Daily Israel Report

Protester: Time to Adopt Biblical Social Principles

Arutz Sheva met with “the philosopher of the revolution.” See and hear what he has to say about the solution to the housing crisis.
By Elad Benari & Yoni Kempinski
First Publish: 8/16/2011, 5:12 AM

Arutz Sheva met on Monday with one of the organizers of the social housing protest in Israel.

Amit Adler, who brands himself as “the philosopher of the revolution,” had some criticism of some of the organizers of the protest as well as of the academics who are helping them.

“We are happy to listen to all the professors and the academics, but we might need to bring fresh and new ideas from outside academia,” Adler said.

“We need to think about the numbers, but we first need to think about the people,” he added, referring to the academics’ comments regarding finding practical solutions. “It would be done by giving people the things they truly need, like the right to obtain housing, the right to freedom, and the right to live in freedom and have a good education for everybody.”

Adler admitted that some of the organizers of the protest wish to topple the Netanyahu government.

He did not elaborate on what the right of freedom could mean in Israel's democratic society, where protestors can spend days in tents, demonstrate in front of government offices, and there are equal rights for all citizens who can live, work, worship and express themselves as they wish.

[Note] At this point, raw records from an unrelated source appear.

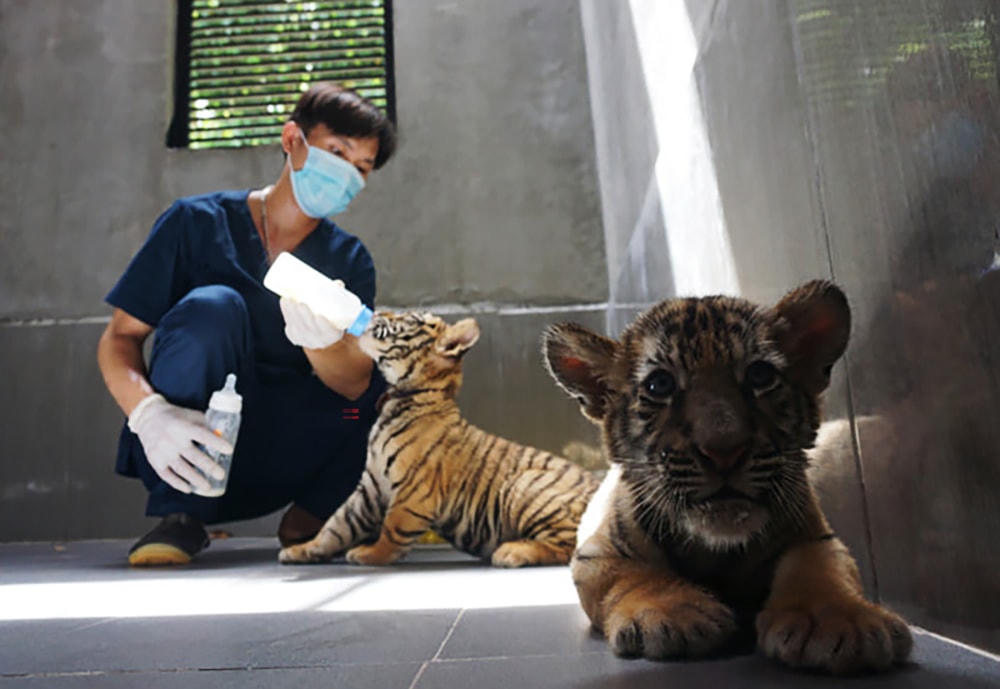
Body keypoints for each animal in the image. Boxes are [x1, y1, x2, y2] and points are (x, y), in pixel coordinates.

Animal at [279, 310, 601, 568]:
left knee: (573, 547)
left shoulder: (412, 490)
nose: (376, 312)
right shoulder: (369, 488)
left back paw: (512, 552)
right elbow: (336, 525)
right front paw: (301, 550)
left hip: (524, 485)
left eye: (408, 318)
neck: (404, 396)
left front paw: (370, 554)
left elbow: (392, 528)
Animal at [542, 280, 912, 674]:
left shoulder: (815, 536)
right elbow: (636, 575)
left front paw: (839, 621)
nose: (724, 450)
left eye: (760, 375)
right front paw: (675, 614)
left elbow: (820, 568)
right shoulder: (598, 554)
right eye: (659, 385)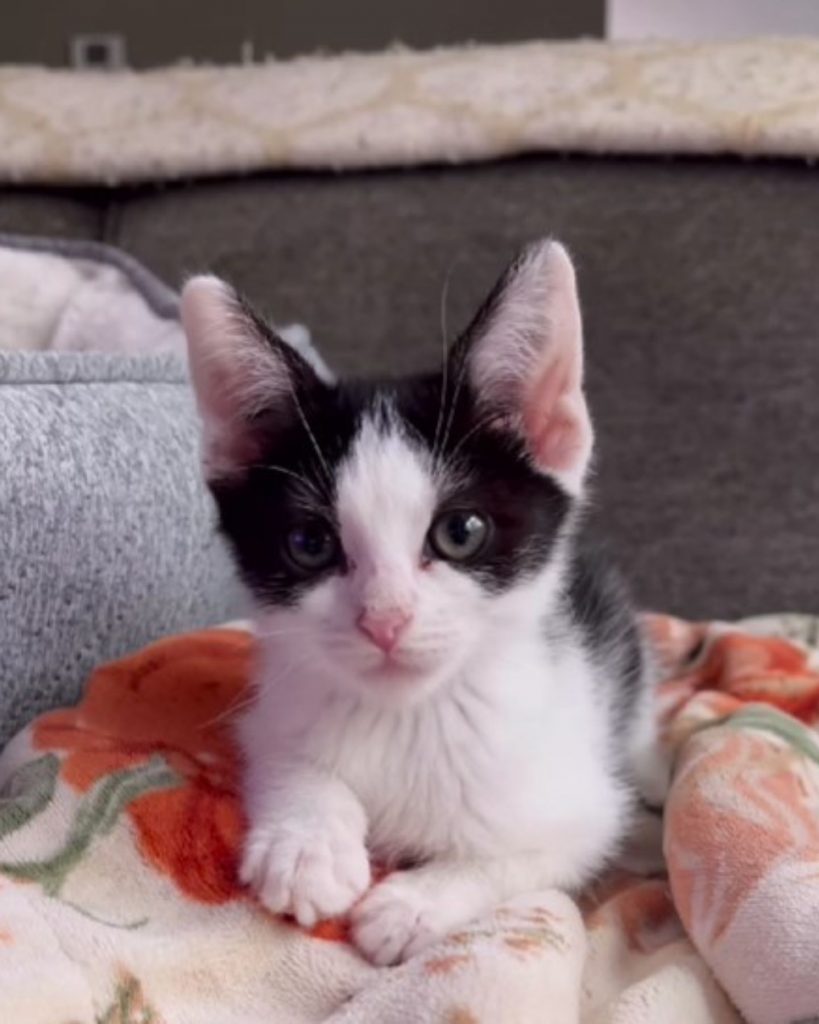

“We have a few parties within us and some people are leftist and are against the government,” he said. “Personally, as a philosopher of the revolution, I’m not against the government. I’m against the system. I want to change it and build a better society for everyone.”

He called the protests “a revolution of love” and referred to the biblical verse in the book of Vayikra (Leviticus), “Love your neighbor as yourself.”

“We want to bring back the basic values that Israel is supposed to have and is supposed to give to the entire world,” said Adler. 

He scored a Talmudic point. Rabbi Akiva, the second century Tannaic genius who was murdered by the Romans,  is quoted in the Talmud as having said that the verse  quoted is a basic rule of the entire Torah.